Living in Liberation
Begin Again is not a text to read once; it is a mirror to revisit repeatedly. It confronts America’s national lies while daring each of us to confront our own. Through Glaude’s words, I found the courage to name my internalized lies, those that told me I had to be straight, perfect, or privileged to matter. In confronting them, I began to heal.
Liberation, I’ve learned, is not a single act of defiance but a daily practice of truth. To begin again is to wake each day choosing authenticity over assimilation, integrity over image, love over fear.
My journey now is to live as an embodiment of that truth, to model the freedom I once thought I had to earn. In doing so, I honor Baldwin’s charge, Glaude’s guidance, and my own becoming, to be unafraid of myself, and to believe, finally, that I matter, not more, not less, but fully and without condition.
References
Glaude, E.S. (2020).

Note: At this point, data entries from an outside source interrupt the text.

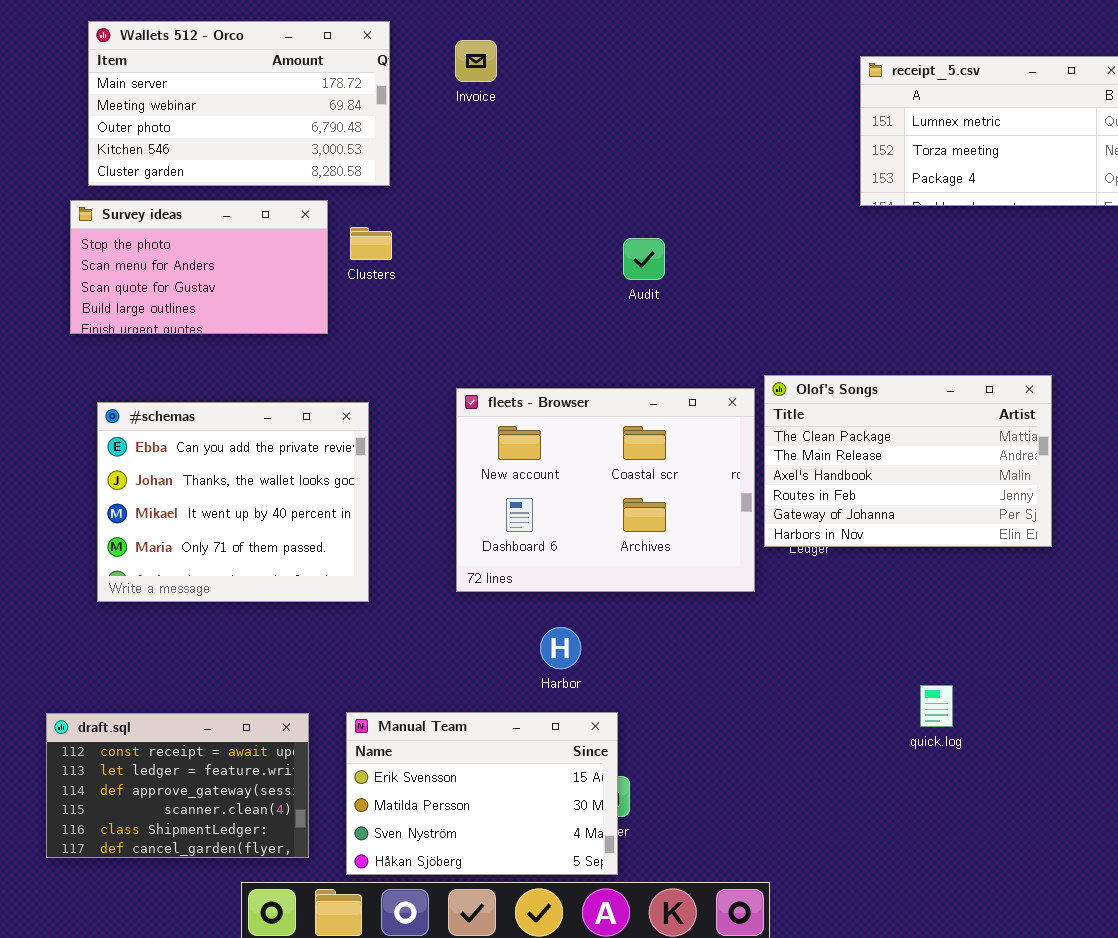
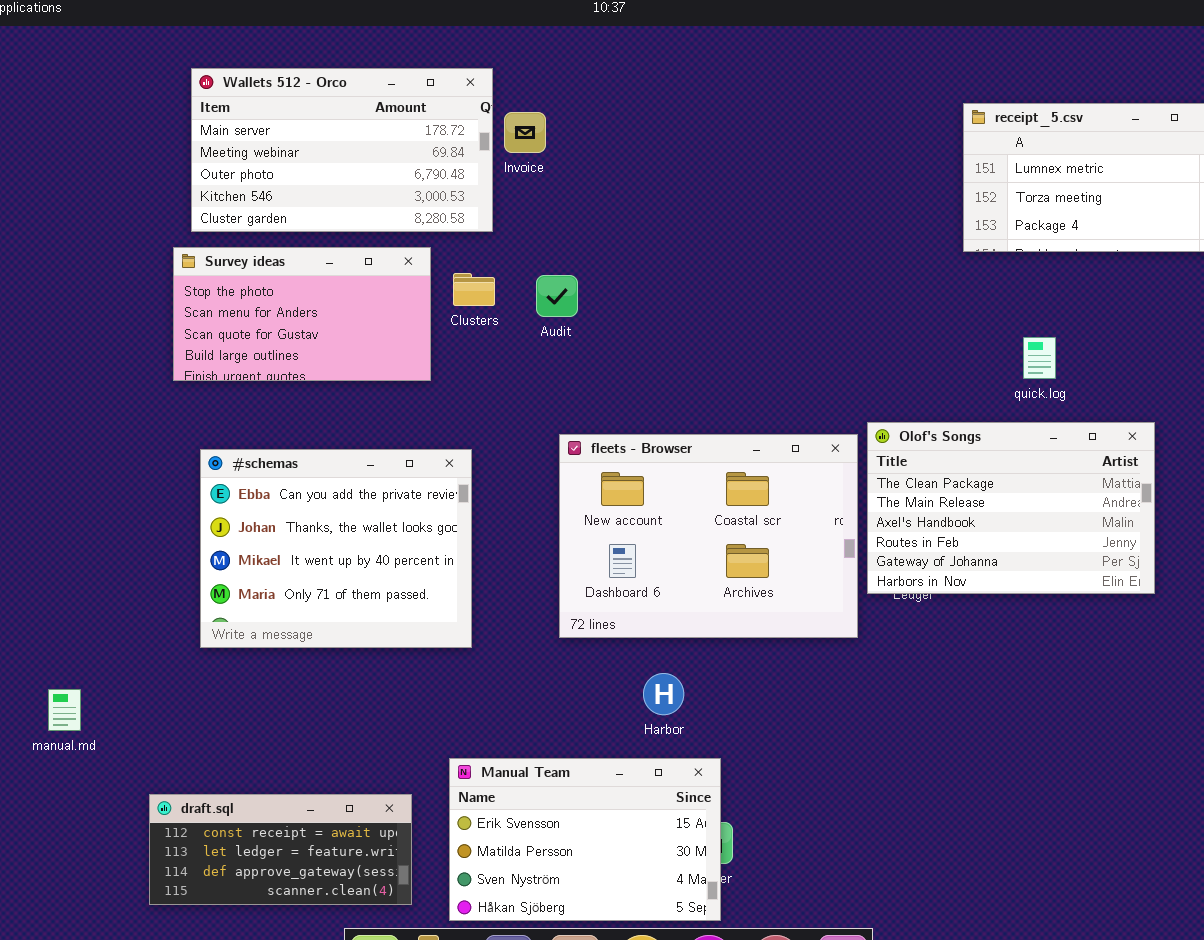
Invoice: [455,40,497,82] -> [504,112,546,153], moved
Audit: [623,238,665,280] -> [536,275,578,317], moved
quick.log: [920,685,953,727] -> [1023,337,1056,379], moved
draft.sql: [46,713,309,858] -> [149,794,412,905], resized

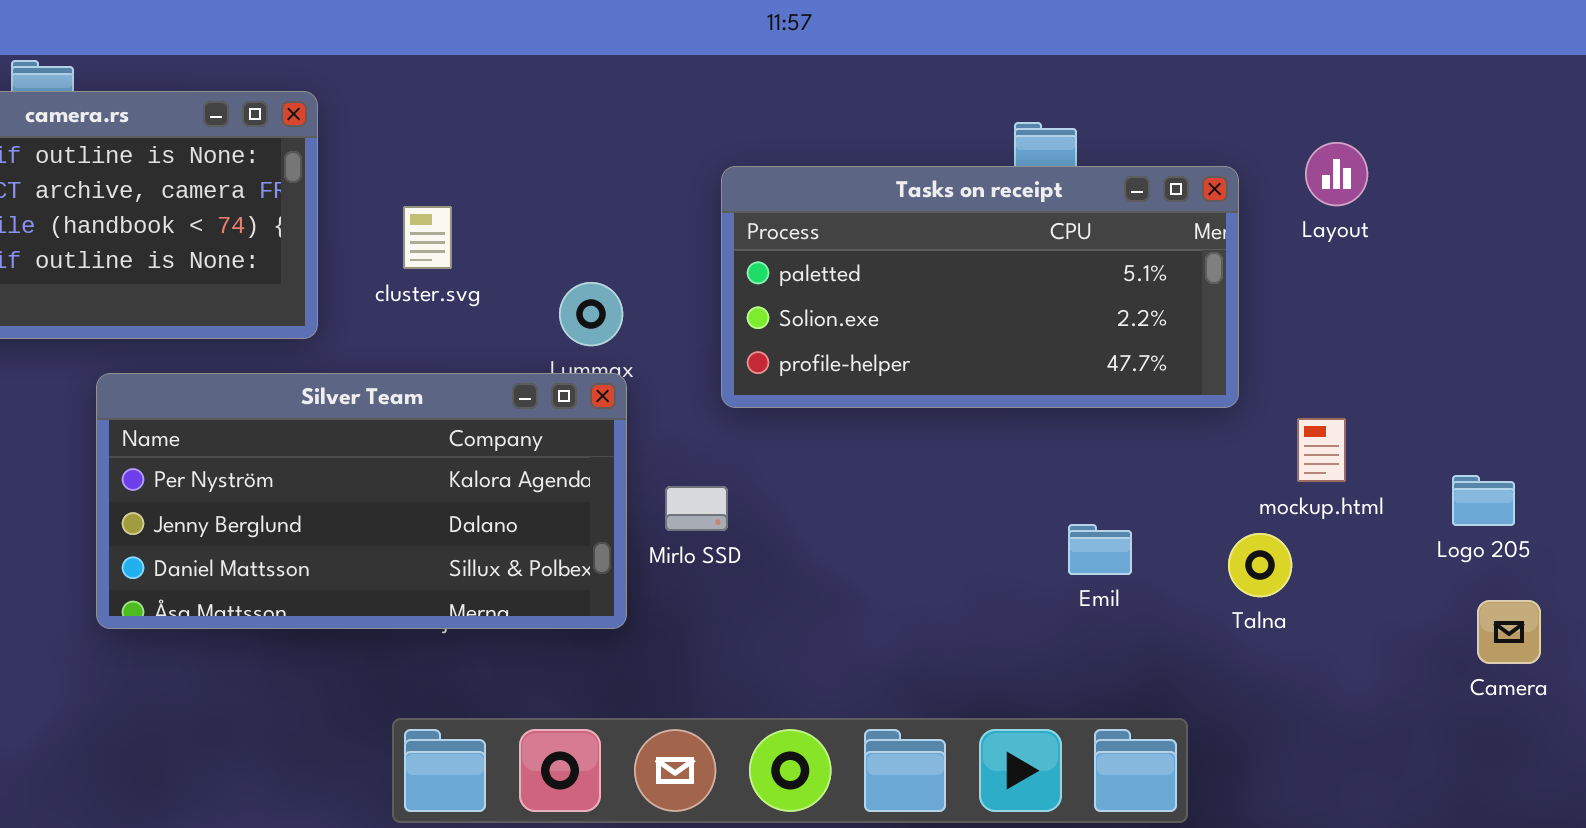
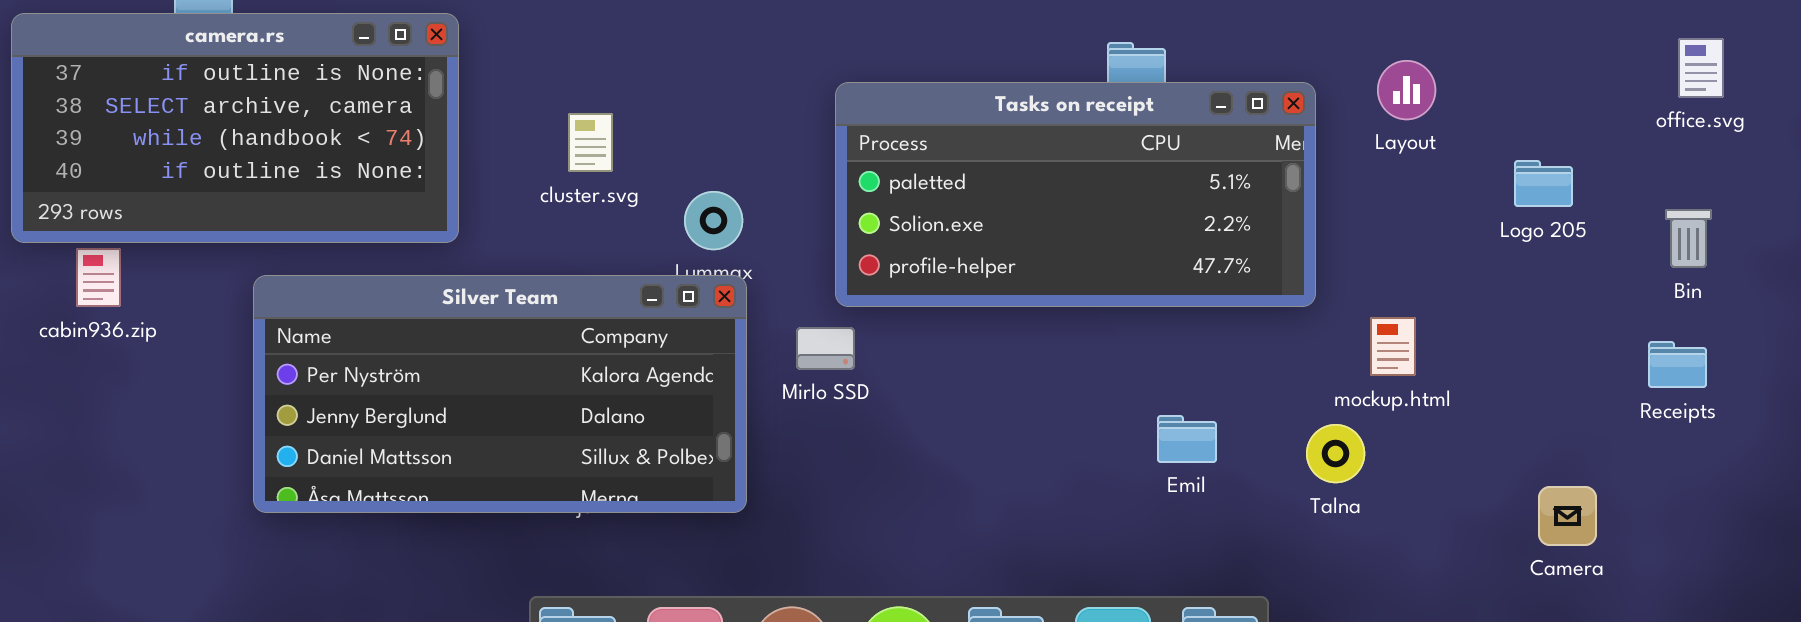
cluster.svg: [403,206,452,269] -> [568,113,613,172], moved
Logo 205: [1452,475,1515,526] -> [1514,160,1573,207], moved
Mirlo SSD: [665,486,728,531] -> [796,327,855,370], moved

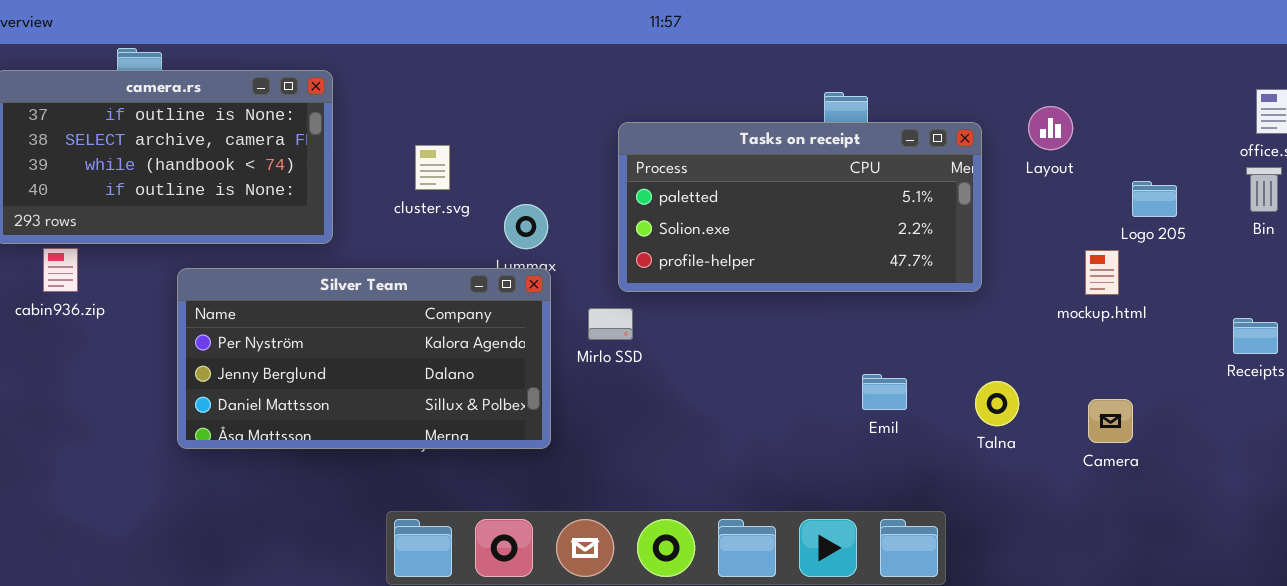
Bin: [1665,209,1712,268] -> [1246,167,1282,212], moved
mockup.html: [1370,317,1416,376] -> [1085,250,1119,295], moved
Camera: [1538,486,1597,546] -> [1088,399,1133,443], moved

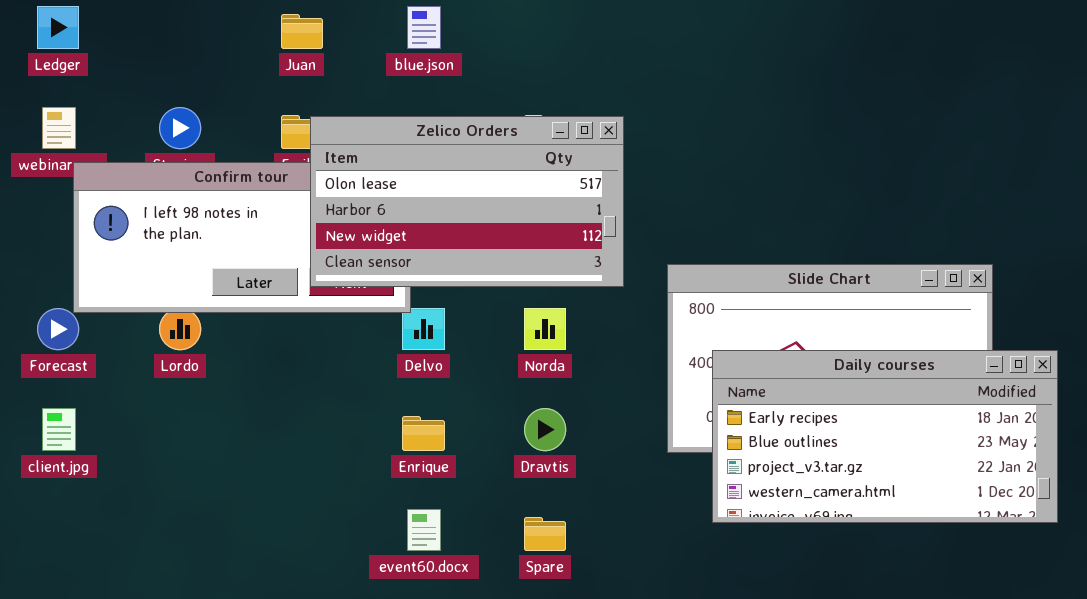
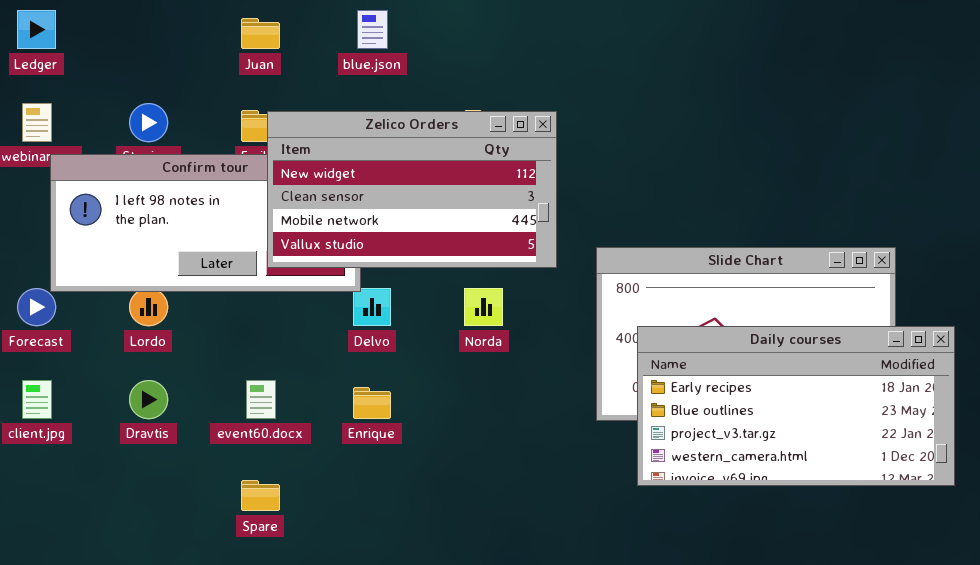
Zelico Orders: [310,116,624,287] -> [267,111,557,268], scrolled down 2 rows
Dravtis: [524,408,566,451] -> [129,380,168,419], moved
event60.docx: [407,509,441,551] -> [246,380,276,419], moved
Spare: [524,517,566,551] -> [241,480,280,511], moved

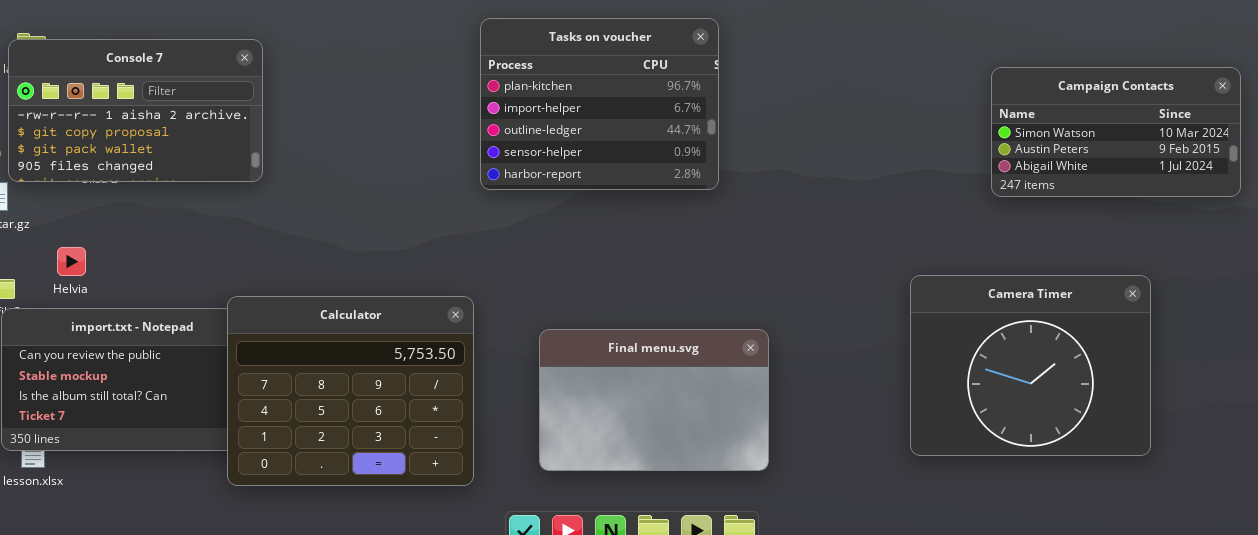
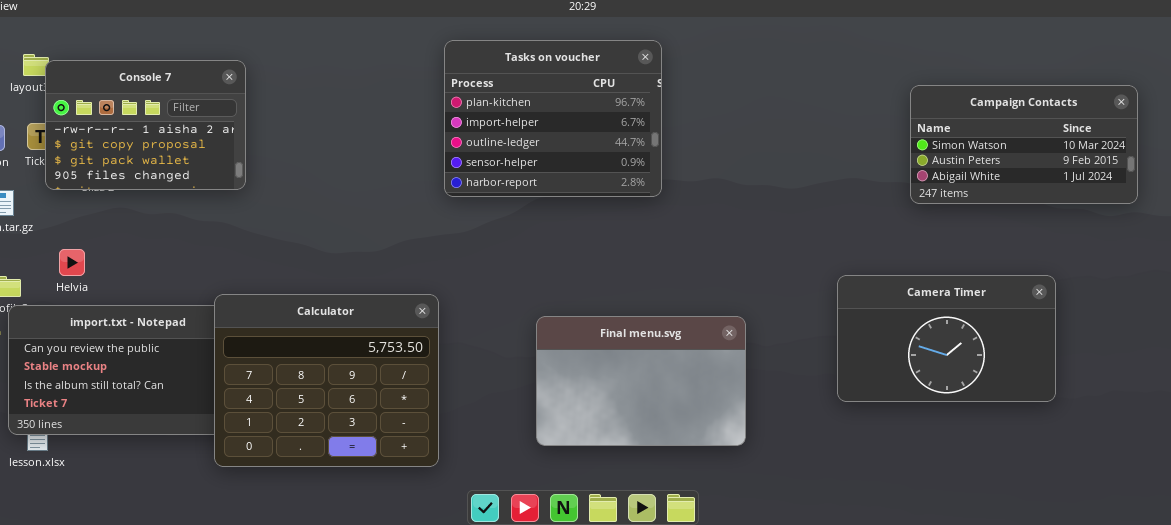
Console 7: [8,39,263,182] -> [45,60,246,190], resized
Camera Timer: [910,275,1151,456] -> [837,275,1056,402], resized
Final menu.svg: [539,329,769,471] -> [536,316,746,446], moved

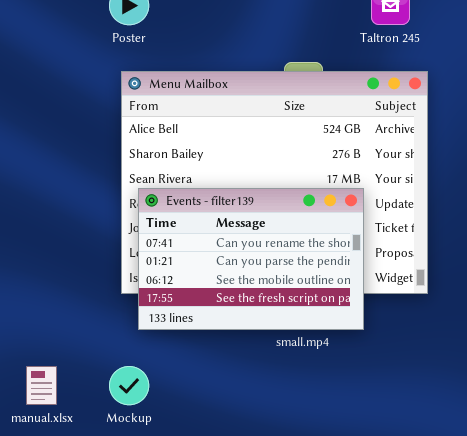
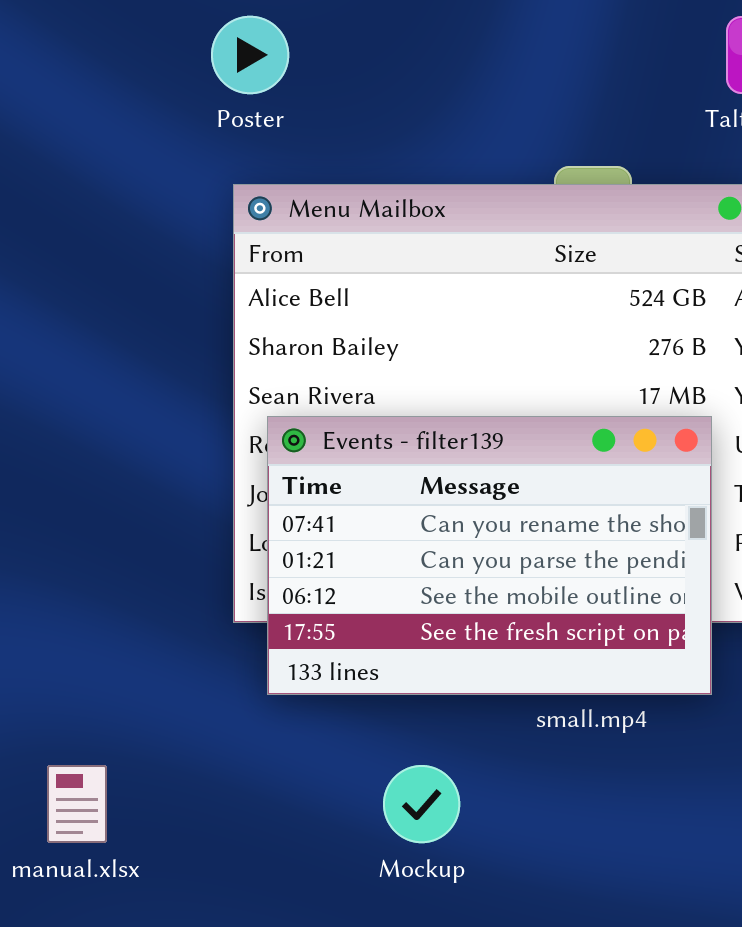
Mockup: [109,366,149,405] -> [383,765,460,843], moved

Begin again: James Baldwin’s American and its urgent lessons for our own. Crown.
Guidepost Discussion and Reflection Prompts
I. Making Meaning with Baldwin and Glaude
- How does Dr. Mac’s interpretation of “the lie” expand Baldwin’s and Glaude’s understanding of its impact beyond race into sexuality, class, and internal identity?
- Glaude describes “elsewhere” as a space of refusal. How does Dr. Mac’s inward elsewhere connect to Baldwin’s physical escape to Paris?
- Glaude argues that “the lie” is not only structural but personal. What lies about yourself or your worth have you internalized, and how have they shaped your story?
- How does the lie show up in your community or organization, not only across racial lines but through gender, sexuality, class, or respectability?
- How does leadership change when it emerges from self-liberation rather than performance?
II. Engaging in Reflection
- Which part of Dr. Mac’s reflection resonated most with your own journey toward authenticity or belonging, and why?
- Dr. Mac connects internalized oppression to toxic perfectionism. How might this dynamic show up in your own professional or personal context?
- What does it mean to begin again collectively? How can institutions reimagine themselves beyond symbolic inclusion toward authentic liberation?
- In what ways does Dr. Mac’s discussion of leadership redefine what it means to be effective, authentic, or free in one’s work?
- What forms of elsewhere might you or your community need to cultivate to sustain truth, healing, and growth?
III. Analyzing Craft, Critique, and Style
- How does the essay blend personal narrative with scholarly analysis? Which rhetorical strategies make this effective or distinctive?
- Analyze how cultural references (hip-hop, poetry, spiritual themes) reinforce philosophical and social arguments. What does this reveal about the narrative voice?
- Compare Baldwin’s elsewhere to Dunbar’s mask. How do both metaphors express survival and resistance in oppressive systems?
- How does the tone balance vulnerability with authority? Identify moments where this balance strengthens the argument.
- Consider the closing passage. Does it serve as a call to action, a resolution, or an invitation to ongoing self-examination? What makes the ending impactful?